Coose - 15/9/06 at 03:51 PM

Protech do nice ali-bodied dampers for a similar price to everyone elses steel dampers. Bear in mind that half of each damper is technically unsprung weight....


TimC - 15/9/06 at 05:32 PM

Those are exactly the type of changes I think I would have made if I had kept the car.

Those seats weigh (relatively) a bloody tonne! You'll need to swap diff and tyres at the same time - remembering the CBRs gearing. Not sure if I'd go to a Freelander diff - more likely push-in style Sierra with Quaife ATB. To go to Freelander, you'd need new brackets etc. The push-in unit saves weight over lobro diff anyway. If you do this, can I buy the diff??

As for the wheels (and since you're a money-bags ) - Image Split-rims with black centres would look awesome!

The tank is nice & shiny, but I'd have an ali replacement made.

I'd go for Caterham race-style seats.

I'd possibly think about getting someone to give the motor a once-over or just replace it with a fresher one.

Oh, and for god's-sake, fill the bottle, flick the doomsday cover, play with the micro computer and try the nitrous!!!

By the way, I'm not precious over the car - I think it all makes sense.

Two more points.....
1. Get a quick rack.
2. Change the dash for the new MK one.

Ok, I'll stop now....



P.s. Go for Protech over Avo - I've heard some less than good things.

[Edited on 15/9/06 by TimC]


Hellfire - 15/9/06 at 05:42 PM

quote:
Originally posted by TimC
Oh, and for god's-sake, fill the bottle, flick the doomsday cover, play with the micro computer and try the nitrous!!!


+1


DIY Si - 15/9/06 at 06:58 PM

WHHOOOOOOOSSSSSSHHHHHHH!!!!!
Do it, you know it makes sense!


Moorron - 15/9/06 at 07:20 PM

lol, ok ok ok. i will get the nitrous filled (i looked at trying to plug my range rover bottle in to have a go, but its totally different fittings).

Great minds must think alike, 'another' thing i wanted to do was paint the 17" wheels black in the centre. i need new rear tyres already so i might take the plungs and get some new wheels.

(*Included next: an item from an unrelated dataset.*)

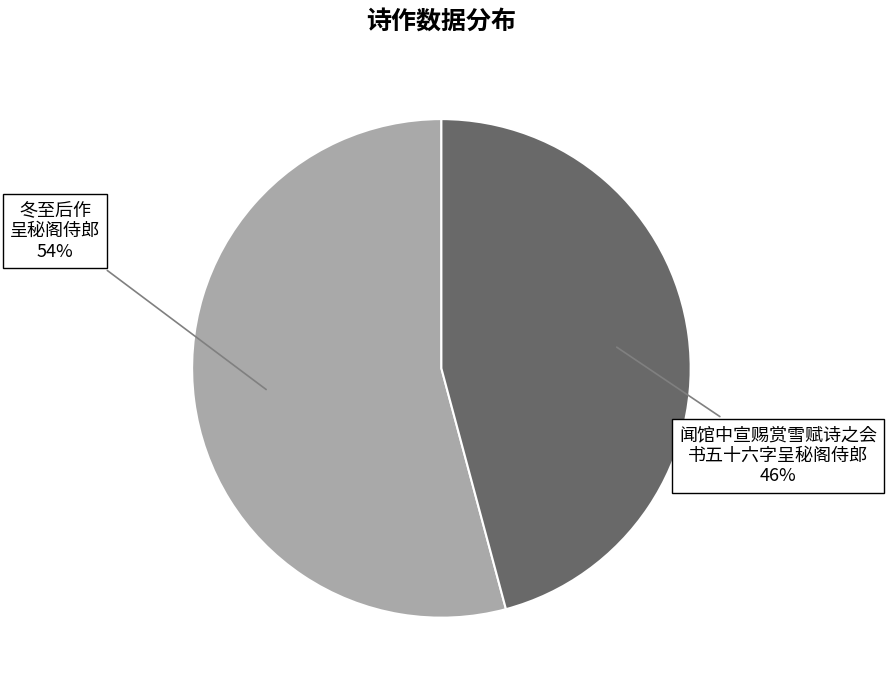

To the nearest percent, what is the difference between the largest and smallest slice percentages?

8%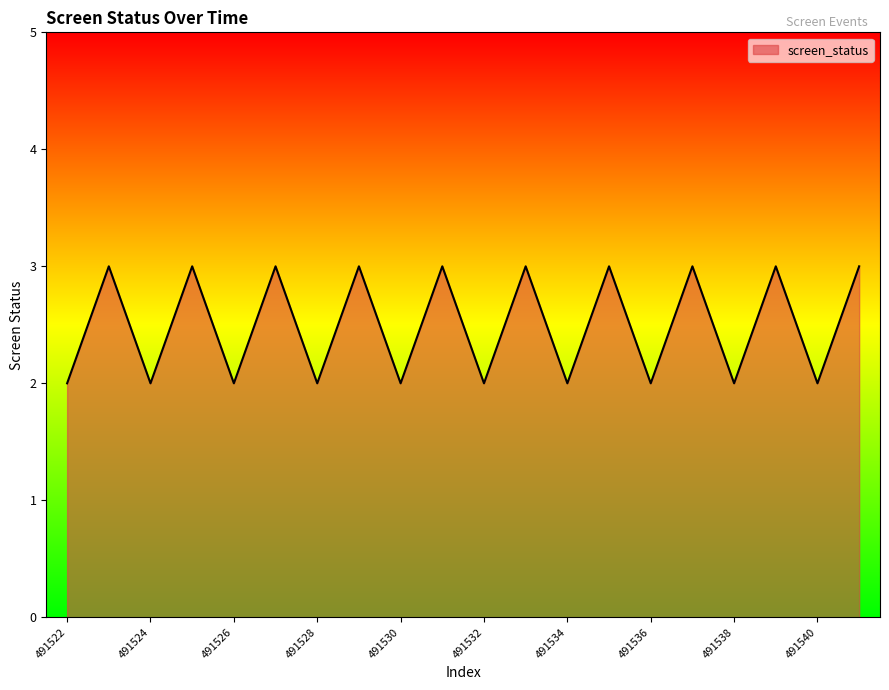

How many interior local peaks (higher than both neighbors) does the data have?

9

quick rack was another one i wanted, but i need to look into the diff tho, need to read up on them to see what i think as i know nothing about them.

mk new dash?? maybe i will see it at the donny show, but i got some carbon fibre and was going to slighly redisign it with that.

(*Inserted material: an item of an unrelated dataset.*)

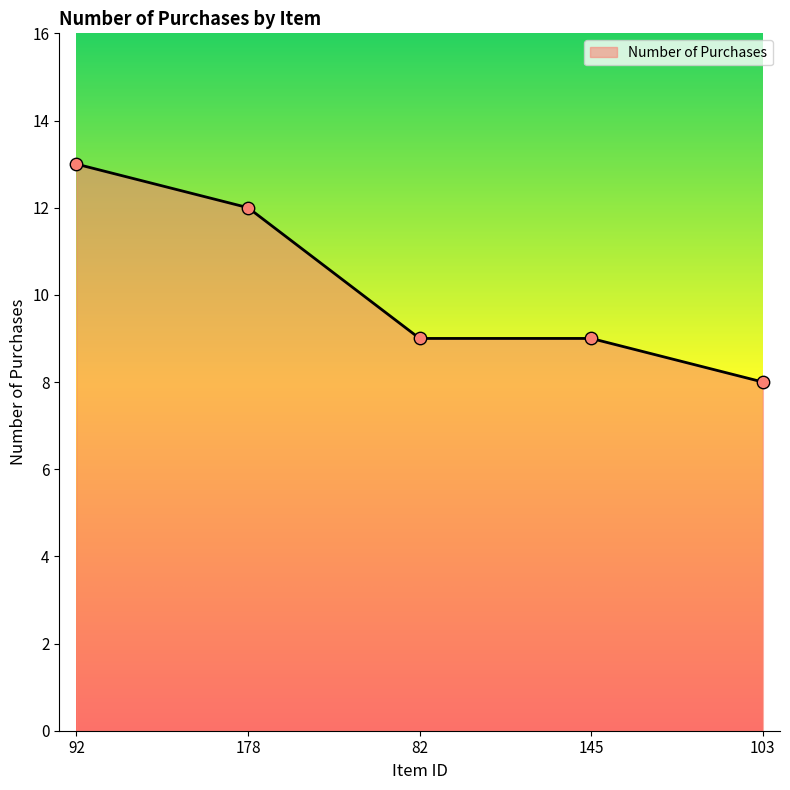

What is the change in value from 178 to 103?

-4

Tank. good job i work for an alloy fabricators



need an ecpert to see whats causing the oil to burn, if its valves then i will fix, if its pistons i will indeed look for a fresher engine (if thats possible).

Thanks for the advice Tim, why didnt u do it all before selling me the car

So it looks like im going to b busy at the show then....(sunday)


DIY Si - 15/9/06 at 07:35 PM

Getting rid of the 17" wheels for some 13-14" will aid acceleration if that's what you're after. It will lower the top end though.